It was the summer of ‘72, the year of Bell Bottom jeans and “American Pie.” My parents were young 20-somethings, just married, and renting their first one-bedroom apartment in California. Dad was a Naval Officer and Mom, a teacher. They were at the beginning of their journey as newly-weds, living on a budget, scant on space, but rich in love.
A few months after tying the knot, my parents attended a dinner party where the host served chocolate Krazy Cake for dessert. Krazy Cake, also called War Cake gets its name from a unique Vegan batter that excludes eggs, milk, and butter. Instead the recipe calls for vinegar, water, and oil, which were less expensive ingredients during wartime. When combined with cocoa powder, sugar, and salt, the unique mixture creates a rich dark chocolate flavor and pound cake-like texture. And the finished product is “krazy” delicious. After the party, my mom took the recipe home and re-made it for my Dad, adding her own creative spin.
Navy life sent my parents, siblings, and me, all over the globe from California to Rhode Island, Hawaii to Maryland, New York to Idaho, Virginia to South Carolina, to Florida, and so on.

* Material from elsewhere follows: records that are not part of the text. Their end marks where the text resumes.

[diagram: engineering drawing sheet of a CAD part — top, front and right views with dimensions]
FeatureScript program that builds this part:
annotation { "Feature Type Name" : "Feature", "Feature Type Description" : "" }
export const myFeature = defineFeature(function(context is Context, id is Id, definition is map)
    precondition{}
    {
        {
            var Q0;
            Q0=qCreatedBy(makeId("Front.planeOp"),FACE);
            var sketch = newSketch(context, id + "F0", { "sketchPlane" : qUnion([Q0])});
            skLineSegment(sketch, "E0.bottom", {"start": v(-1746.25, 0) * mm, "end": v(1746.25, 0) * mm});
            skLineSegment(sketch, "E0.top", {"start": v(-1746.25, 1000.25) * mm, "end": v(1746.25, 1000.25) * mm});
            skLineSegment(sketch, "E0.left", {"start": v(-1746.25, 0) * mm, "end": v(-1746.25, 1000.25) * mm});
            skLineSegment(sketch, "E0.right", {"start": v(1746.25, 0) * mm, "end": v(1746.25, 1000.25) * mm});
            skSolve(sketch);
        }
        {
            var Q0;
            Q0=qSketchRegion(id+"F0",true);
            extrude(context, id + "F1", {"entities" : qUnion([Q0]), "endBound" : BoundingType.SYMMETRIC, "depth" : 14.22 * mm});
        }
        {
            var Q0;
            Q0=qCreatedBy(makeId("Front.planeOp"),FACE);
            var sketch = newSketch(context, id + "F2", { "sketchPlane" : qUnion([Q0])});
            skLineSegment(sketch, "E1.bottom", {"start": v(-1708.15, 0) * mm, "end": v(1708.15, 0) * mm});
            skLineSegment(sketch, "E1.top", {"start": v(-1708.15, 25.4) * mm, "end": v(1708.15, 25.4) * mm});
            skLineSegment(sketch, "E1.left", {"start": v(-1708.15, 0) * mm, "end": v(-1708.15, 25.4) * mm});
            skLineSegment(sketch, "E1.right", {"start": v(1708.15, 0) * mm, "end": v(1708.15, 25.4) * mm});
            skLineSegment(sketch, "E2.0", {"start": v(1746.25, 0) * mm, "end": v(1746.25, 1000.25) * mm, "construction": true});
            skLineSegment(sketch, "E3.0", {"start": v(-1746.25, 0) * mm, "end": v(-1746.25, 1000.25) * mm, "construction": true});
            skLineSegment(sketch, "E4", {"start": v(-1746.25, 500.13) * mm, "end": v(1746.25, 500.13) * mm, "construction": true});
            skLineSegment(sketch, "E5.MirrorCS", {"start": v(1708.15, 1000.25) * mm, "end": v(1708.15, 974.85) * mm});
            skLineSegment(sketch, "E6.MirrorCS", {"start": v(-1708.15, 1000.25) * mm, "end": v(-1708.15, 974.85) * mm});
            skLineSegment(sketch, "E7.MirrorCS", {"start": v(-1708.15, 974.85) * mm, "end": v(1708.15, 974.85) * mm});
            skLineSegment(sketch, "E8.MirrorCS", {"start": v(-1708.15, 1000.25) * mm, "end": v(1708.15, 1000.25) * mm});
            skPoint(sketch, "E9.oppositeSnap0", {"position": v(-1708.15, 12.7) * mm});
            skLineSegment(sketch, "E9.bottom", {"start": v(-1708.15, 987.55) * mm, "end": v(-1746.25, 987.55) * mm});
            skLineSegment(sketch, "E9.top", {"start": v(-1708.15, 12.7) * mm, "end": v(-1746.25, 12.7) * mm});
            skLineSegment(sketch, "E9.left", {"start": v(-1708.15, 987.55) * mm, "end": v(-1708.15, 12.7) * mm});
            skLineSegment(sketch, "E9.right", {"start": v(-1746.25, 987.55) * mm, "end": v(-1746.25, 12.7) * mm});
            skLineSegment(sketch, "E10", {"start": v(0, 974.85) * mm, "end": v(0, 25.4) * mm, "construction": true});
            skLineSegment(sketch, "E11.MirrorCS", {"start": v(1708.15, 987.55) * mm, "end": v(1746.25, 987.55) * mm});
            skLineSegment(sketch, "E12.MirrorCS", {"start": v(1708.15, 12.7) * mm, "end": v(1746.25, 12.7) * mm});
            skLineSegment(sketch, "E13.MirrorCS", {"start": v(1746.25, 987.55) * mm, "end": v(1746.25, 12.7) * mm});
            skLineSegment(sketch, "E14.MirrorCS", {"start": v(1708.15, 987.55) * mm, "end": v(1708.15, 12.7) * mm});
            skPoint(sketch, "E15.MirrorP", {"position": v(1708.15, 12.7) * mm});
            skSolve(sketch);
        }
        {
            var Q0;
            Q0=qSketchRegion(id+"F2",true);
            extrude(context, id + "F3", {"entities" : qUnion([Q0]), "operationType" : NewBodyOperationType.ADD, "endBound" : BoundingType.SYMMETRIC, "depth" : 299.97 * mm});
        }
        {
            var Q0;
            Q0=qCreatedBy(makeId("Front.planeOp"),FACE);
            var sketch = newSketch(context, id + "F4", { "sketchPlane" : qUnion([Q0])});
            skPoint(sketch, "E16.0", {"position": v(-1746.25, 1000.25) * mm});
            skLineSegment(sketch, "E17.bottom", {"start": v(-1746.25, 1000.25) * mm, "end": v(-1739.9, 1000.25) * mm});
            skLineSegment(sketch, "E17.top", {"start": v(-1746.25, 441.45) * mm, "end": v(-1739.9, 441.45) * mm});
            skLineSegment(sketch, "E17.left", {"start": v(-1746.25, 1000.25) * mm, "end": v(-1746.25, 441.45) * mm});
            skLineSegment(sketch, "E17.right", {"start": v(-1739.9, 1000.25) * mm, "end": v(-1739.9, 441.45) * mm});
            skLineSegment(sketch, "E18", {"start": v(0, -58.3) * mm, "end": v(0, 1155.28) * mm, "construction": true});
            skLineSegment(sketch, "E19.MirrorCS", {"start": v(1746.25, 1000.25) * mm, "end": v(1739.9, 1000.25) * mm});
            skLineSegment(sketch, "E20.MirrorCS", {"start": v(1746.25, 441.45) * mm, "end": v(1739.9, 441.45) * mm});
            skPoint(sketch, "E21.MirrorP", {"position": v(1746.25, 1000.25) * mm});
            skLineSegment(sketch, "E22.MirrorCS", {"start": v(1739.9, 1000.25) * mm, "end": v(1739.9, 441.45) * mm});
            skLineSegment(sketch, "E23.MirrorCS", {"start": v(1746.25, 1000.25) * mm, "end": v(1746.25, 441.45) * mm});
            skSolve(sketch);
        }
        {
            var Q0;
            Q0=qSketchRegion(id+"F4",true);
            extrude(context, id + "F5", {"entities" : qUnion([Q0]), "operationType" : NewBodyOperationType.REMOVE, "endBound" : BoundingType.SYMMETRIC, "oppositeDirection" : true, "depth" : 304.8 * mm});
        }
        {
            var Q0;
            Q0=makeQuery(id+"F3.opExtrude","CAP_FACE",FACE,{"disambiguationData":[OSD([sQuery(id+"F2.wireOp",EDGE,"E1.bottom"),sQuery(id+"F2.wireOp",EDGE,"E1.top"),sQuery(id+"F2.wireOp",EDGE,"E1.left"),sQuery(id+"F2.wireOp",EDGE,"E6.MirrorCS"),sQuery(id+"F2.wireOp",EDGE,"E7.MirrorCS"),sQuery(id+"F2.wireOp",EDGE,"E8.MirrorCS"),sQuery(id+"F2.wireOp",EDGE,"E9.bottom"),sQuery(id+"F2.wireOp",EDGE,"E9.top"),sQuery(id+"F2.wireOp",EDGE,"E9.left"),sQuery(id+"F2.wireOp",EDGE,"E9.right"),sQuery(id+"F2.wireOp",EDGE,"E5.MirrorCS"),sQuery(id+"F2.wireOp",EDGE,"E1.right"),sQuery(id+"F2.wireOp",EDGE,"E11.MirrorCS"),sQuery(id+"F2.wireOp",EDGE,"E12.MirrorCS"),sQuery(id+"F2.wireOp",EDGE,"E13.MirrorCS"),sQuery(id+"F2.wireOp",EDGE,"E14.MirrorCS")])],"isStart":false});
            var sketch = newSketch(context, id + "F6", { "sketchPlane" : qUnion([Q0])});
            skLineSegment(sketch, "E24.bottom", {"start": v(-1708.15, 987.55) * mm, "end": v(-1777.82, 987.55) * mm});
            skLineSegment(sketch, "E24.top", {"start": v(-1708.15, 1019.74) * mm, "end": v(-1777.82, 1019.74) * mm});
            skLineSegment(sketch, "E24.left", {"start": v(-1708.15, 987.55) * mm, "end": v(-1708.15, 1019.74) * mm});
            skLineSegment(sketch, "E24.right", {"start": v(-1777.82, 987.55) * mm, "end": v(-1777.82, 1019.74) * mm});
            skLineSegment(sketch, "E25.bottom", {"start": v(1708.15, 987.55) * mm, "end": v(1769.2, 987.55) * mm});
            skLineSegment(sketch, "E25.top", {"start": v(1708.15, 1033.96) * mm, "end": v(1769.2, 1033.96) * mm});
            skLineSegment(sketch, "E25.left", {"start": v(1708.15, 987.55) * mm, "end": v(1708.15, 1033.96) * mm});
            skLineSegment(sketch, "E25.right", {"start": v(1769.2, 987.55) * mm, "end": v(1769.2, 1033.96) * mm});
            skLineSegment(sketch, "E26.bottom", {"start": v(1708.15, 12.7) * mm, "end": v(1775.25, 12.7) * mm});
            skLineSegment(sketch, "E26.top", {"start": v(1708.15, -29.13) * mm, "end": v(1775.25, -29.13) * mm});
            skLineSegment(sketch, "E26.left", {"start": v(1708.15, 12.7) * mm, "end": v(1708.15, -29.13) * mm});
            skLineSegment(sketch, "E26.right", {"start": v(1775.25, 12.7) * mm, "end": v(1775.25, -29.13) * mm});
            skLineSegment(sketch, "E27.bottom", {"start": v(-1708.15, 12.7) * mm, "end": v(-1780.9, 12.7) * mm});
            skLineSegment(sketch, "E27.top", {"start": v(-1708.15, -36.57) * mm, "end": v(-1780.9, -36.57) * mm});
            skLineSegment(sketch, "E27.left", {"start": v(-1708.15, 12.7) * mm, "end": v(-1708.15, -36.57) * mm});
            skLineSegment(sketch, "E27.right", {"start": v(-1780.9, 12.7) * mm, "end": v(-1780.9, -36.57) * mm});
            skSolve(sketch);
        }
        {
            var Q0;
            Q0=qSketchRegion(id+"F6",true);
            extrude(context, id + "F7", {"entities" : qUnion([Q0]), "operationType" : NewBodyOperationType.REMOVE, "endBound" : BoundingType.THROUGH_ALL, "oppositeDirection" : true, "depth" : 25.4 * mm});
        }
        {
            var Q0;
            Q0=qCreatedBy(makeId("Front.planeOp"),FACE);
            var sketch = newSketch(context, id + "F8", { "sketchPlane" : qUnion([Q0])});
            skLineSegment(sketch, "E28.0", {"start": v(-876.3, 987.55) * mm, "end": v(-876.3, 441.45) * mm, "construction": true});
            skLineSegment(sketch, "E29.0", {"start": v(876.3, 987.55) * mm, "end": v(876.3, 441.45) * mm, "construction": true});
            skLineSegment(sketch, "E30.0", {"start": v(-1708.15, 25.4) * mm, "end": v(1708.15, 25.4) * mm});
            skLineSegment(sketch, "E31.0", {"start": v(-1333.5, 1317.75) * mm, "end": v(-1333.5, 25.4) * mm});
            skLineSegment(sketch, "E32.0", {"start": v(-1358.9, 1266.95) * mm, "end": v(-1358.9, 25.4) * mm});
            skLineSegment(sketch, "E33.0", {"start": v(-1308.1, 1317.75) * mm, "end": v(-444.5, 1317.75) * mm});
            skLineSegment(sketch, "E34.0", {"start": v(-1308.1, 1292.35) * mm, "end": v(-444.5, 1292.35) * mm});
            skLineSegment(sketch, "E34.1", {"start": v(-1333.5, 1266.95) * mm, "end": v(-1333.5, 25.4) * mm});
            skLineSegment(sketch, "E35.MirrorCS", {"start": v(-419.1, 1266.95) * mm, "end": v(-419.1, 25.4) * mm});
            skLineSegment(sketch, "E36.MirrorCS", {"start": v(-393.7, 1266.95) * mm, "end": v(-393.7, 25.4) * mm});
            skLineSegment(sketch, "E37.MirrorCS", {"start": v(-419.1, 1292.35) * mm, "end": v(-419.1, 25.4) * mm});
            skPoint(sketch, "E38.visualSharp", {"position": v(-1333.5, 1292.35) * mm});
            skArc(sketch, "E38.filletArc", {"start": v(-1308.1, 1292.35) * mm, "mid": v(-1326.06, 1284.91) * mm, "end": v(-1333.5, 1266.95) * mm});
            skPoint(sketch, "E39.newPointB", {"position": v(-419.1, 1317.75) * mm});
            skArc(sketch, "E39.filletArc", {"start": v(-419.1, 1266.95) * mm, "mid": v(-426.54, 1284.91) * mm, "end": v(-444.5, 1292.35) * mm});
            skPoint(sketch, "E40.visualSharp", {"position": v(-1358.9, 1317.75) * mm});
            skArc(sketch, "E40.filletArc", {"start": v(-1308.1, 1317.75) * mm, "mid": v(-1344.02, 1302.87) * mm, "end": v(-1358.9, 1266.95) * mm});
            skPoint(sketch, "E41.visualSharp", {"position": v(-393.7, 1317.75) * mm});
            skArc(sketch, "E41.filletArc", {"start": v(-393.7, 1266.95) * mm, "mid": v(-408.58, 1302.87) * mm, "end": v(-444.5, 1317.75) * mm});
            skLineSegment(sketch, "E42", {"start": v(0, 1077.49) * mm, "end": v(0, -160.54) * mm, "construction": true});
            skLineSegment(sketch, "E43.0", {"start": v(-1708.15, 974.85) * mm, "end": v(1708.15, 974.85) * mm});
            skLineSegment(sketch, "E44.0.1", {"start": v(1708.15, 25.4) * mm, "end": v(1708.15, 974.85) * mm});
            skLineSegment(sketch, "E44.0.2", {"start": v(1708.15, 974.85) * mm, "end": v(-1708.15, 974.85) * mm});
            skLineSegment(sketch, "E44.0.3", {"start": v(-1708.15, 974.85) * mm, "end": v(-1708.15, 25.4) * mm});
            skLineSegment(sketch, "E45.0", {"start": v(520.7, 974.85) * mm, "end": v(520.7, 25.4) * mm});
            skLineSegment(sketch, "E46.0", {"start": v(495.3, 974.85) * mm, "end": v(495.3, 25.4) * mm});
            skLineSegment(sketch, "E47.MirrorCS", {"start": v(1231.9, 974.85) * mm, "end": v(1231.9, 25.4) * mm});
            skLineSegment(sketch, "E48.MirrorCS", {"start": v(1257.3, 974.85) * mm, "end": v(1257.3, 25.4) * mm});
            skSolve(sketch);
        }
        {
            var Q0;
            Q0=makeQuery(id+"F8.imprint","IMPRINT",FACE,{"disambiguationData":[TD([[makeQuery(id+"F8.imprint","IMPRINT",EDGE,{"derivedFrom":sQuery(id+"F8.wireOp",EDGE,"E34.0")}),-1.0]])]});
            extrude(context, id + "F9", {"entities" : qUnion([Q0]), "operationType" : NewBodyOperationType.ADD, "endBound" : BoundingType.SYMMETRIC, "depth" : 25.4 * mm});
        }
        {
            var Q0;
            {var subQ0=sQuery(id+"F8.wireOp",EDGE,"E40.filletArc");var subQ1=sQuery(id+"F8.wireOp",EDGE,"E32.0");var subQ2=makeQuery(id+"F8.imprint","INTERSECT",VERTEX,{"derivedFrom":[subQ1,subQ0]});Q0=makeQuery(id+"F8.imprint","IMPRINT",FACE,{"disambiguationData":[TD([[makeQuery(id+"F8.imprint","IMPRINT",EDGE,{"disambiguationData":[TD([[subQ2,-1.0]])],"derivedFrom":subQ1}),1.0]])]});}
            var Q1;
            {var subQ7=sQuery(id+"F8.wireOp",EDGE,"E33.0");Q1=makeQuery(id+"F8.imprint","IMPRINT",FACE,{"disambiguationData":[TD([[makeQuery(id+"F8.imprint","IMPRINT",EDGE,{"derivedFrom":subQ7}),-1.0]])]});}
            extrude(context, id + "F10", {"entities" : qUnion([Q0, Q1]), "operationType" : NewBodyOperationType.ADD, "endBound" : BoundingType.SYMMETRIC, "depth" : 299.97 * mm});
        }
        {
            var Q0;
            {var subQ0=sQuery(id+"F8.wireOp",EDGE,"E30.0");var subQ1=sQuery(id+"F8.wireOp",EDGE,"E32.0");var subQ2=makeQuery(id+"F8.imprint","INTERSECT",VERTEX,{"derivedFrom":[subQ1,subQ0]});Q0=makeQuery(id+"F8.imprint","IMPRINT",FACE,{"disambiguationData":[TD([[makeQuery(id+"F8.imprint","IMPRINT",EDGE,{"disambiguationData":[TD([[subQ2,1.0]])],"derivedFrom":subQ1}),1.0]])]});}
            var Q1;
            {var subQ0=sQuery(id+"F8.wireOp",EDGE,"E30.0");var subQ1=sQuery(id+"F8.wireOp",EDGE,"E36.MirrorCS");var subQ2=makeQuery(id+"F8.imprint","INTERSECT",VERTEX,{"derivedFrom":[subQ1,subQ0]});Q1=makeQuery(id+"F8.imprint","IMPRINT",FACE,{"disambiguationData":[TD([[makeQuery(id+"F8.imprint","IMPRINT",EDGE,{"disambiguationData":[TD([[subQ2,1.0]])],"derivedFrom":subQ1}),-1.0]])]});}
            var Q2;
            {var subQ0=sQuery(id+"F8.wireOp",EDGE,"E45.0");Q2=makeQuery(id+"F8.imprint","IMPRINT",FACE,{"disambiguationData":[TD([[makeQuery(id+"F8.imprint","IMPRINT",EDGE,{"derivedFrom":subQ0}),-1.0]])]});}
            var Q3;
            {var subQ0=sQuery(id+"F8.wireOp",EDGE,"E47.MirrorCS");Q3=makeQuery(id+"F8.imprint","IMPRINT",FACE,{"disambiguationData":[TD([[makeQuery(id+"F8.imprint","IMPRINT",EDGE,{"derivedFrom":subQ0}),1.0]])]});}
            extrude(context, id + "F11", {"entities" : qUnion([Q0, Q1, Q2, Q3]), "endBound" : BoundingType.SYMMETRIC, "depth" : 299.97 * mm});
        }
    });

Somewhere along the travels, the Krazy Cake recipe disappeared…lost and buried in the boxes.
A few months ago, my Aunt was going through an old recipe box that belonged to my Granny Auds. At the bottom of the stack of papers in hand-written cursive was the recipe for “Kathleen[’s]… Krazy Cake.” My Aunt copied it and sent it to me just in time for Dad’s birthday. To recreate the cake with a modern twist, we paired the Krazy Cake recipe from 1972 with the Momofuku Milk Bar assembly method. Make and Taste Owner, Nicole recently introduced me to this style of cake, which was a fun way to modernize an old classic. We also added a splash of coffee to the batter to enhance the chocolate flavor. Forty-five years later, the Krazy cake was just as impressive as the original, good enough to outshine all the trendy new chocolate cake recipes on the market.
Krazy Cake, much like my parents’ devotion to one another, transcends time. Both my parents and the recipe have traveled to different homes through wars and change, while always maintaining the same simple formula for success: a touch of sugar to balance the salt, a splash of water to support the oil, and a dash of vanilla to mellow out the tartness of the vinegar. It’s a perfect marriage of ingredients. Mom and Dad have since upgraded from that little California apartment to a house with more space. To manage their occasional clash of opinions, along with the oil and water, they keep a pantry full of patience with a lifetime’s worth of love. It’s a recipe they have handed down to us…strong enough to guide us through the next forty-five years.